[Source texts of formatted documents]

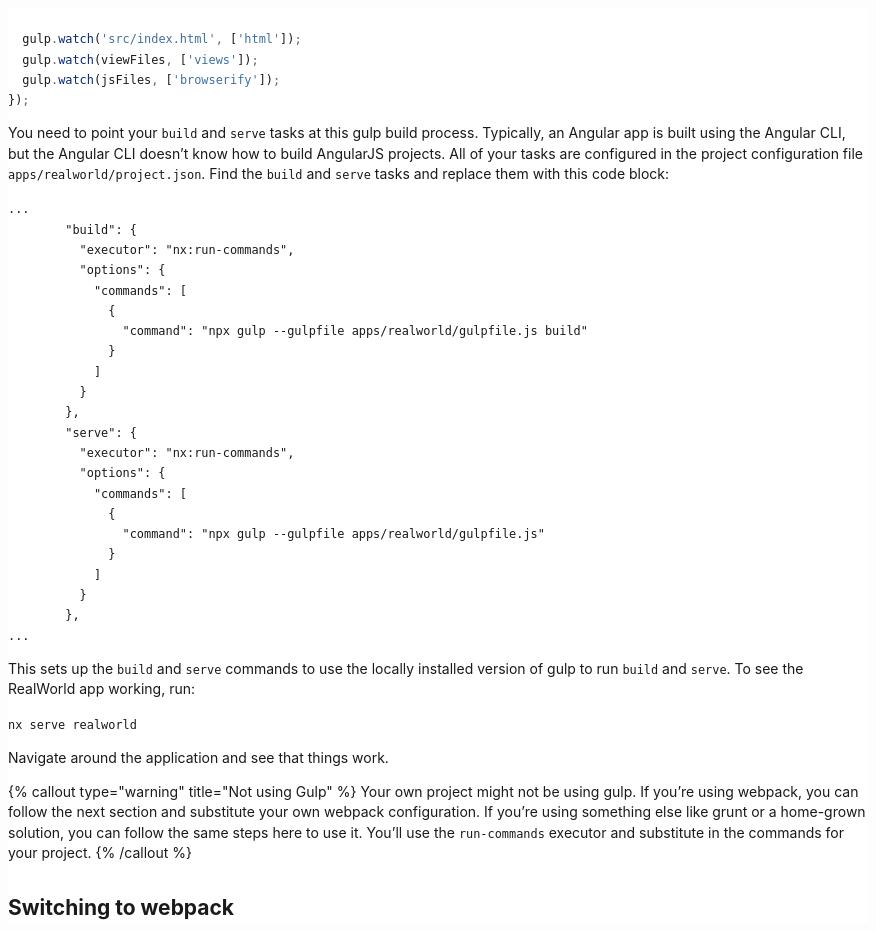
 ```javascript {% fileName="gulpfile.js" %}

  gulp.watch('src/index.html', ['html']);
  gulp.watch(viewFiles, ['views']);
  gulp.watch(jsFiles, ['browserify']);
});
```

You need to point your `build` and `serve` tasks at this gulp build process. Typically, an Angular app is built using the Angular CLI, but the Angular CLI doesn’t know how to build AngularJS projects. All of your tasks are configured in the project configuration file `apps/realworld/project.json`. Find the `build` and `serve` tasks and replace them with this code block:

```jsonc {% fileName="apps/realworld/project.json" %}
...
        "build": {
          "executor": "nx:run-commands",
          "options": {
            "commands": [
              {
                "command": "npx gulp --gulpfile apps/realworld/gulpfile.js build"
              }
            ]
          }
        },
        "serve": {
          "executor": "nx:run-commands",
          "options": {
            "commands": [
              {
                "command": "npx gulp --gulpfile apps/realworld/gulpfile.js"
              }
            ]
          }
        },
...
```

This sets up the `build` and `serve` commands to use the locally installed version of gulp to run `build` and `serve`. To see the RealWorld app working, run:

```shell
nx serve realworld
```

Navigate around the application and see that things work.

{% callout type="warning" title="Not using Gulp" %}
Your own project might not be using gulp. If you’re using webpack, you can follow the next section and substitute your own webpack configuration. If you’re using something else like grunt or a home-grown solution, you can follow the same steps here to use it. You’ll use the `run-commands` executor and substitute in the commands for your project.
{% /callout %}

## Switching to webpack
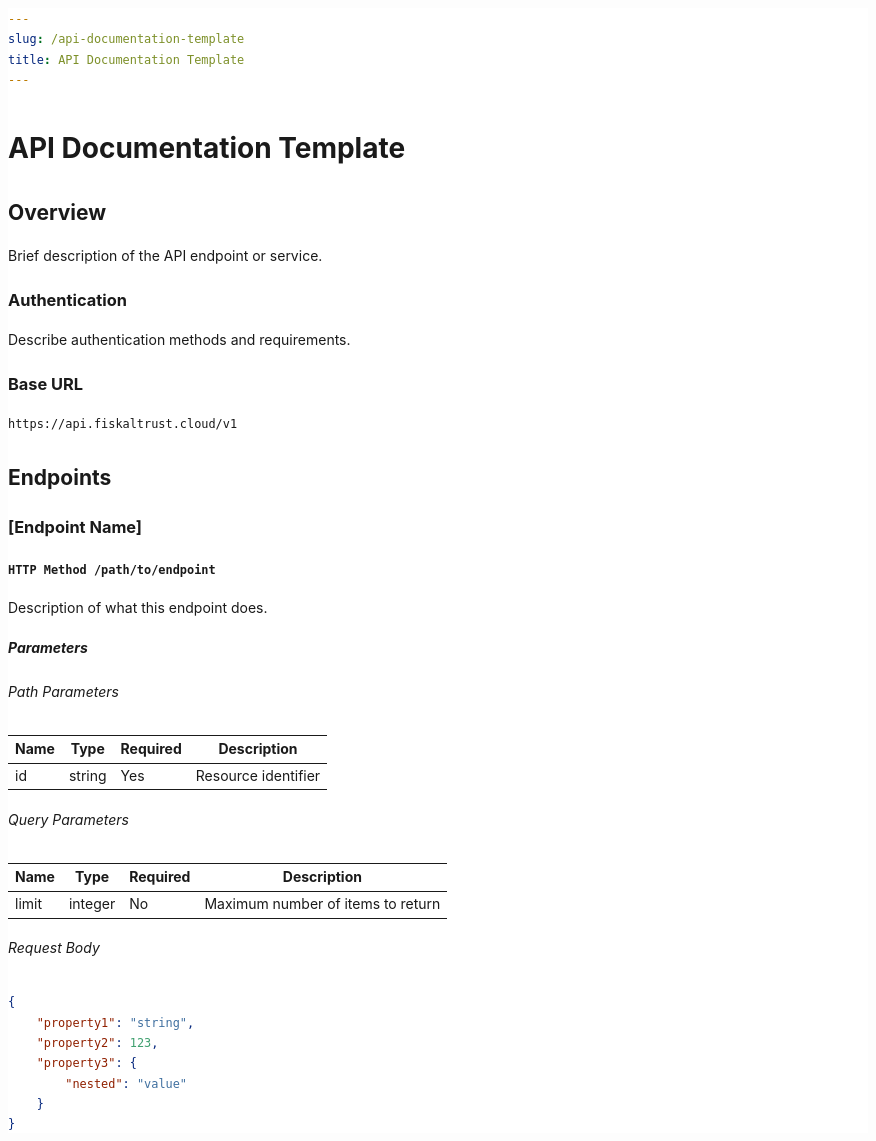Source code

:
```yaml
---
slug: /api-documentation-template
title: API Documentation Template
---
```


# API Documentation Template

## Overview
Brief description of the API endpoint or service.

### Authentication
Describe authentication methods and requirements.

### Base URL
```
https://api.fiskaltrust.cloud/v1
```

## Endpoints

### [Endpoint Name]

#### `HTTP Method /path/to/endpoint`

Description of what this endpoint does.

##### Parameters

###### Path Parameters
| Name | Type | Required | Description |
|------|------|----------|-------------|
| id   | string| Yes     | Resource identifier |

###### Query Parameters
| Name | Type | Required | Description |
|------|------|----------|-------------|
| limit| integer| No     | Maximum number of items to return |

###### Request Body
```json
{
    "property1": "string",
    "property2": 123,
    "property3": {
        "nested": "value"
    }
}
```
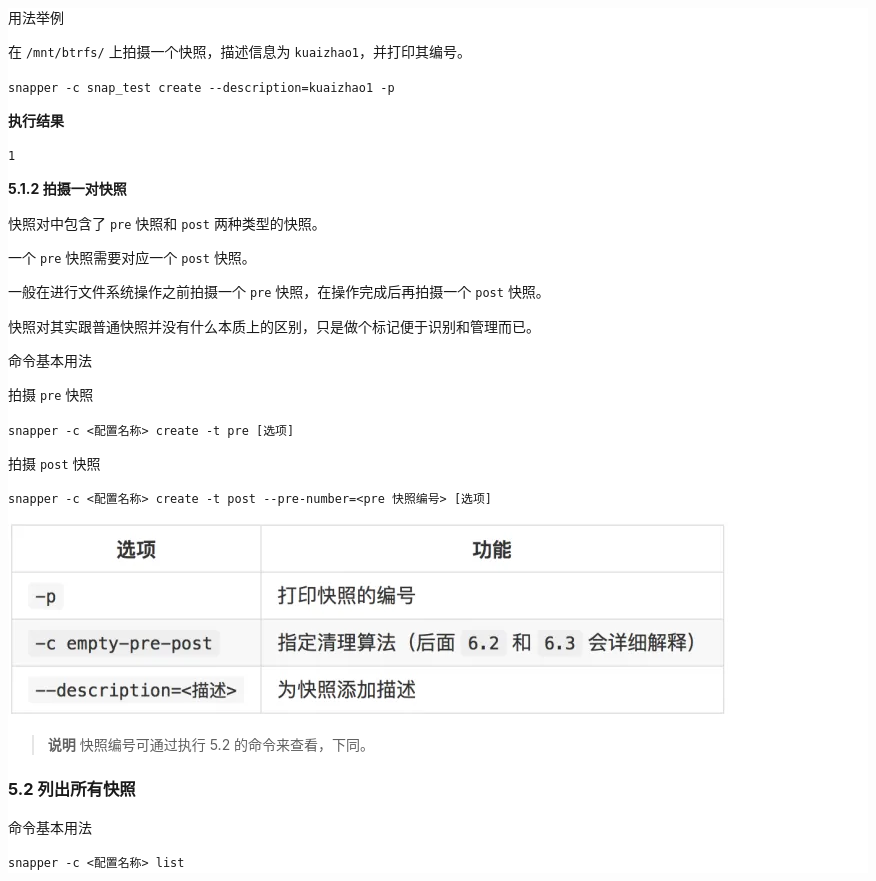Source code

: 用法举例

在 `/mnt/btrfs/` 上拍摄一个快照，描述信息为 `kuaizhao1`，并打印其编号。

```text
snapper -c snap_test create --description=kuaizhao1 -p 
```

**执行结果**

```text
1 
```

**5.1.2 拍摄一对快照**

快照对中包含了 `pre` 快照和 `post` 两种类型的快照。

一个 `pre` 快照需要对应一个 `post` 快照。

一般在进行文件系统操作之前拍摄一个 `pre` 快照，在操作完成后再拍摄一个 `post` 快照。

快照对其实跟普通快照并没有什么本质上的区别，只是做个标记便于识别和管理而已。

命令基本用法

拍摄 `pre` 快照

```text
snapper -c <配置名称> create -t pre [选项] 
```

拍摄 `post` 快照

```text
snapper -c <配置名称> create -t post --pre-number=<pre 快照编号> [选项] 
```

![img](Snapper玩转btrfs文件系统.assets/v2-bad93bc88d8dec6153253df4663da4ae_720w.webp)

> **说明**
> 快照编号可通过执行 5.2 的命令来查看，下同。

### 5.2 列出所有快照

命令基本用法

```text
snapper -c <配置名称> list 
```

:: Exercise brief ::
How many lines of these records include the word "watch"? Only the number should be written.

:: Exercise solution ::
3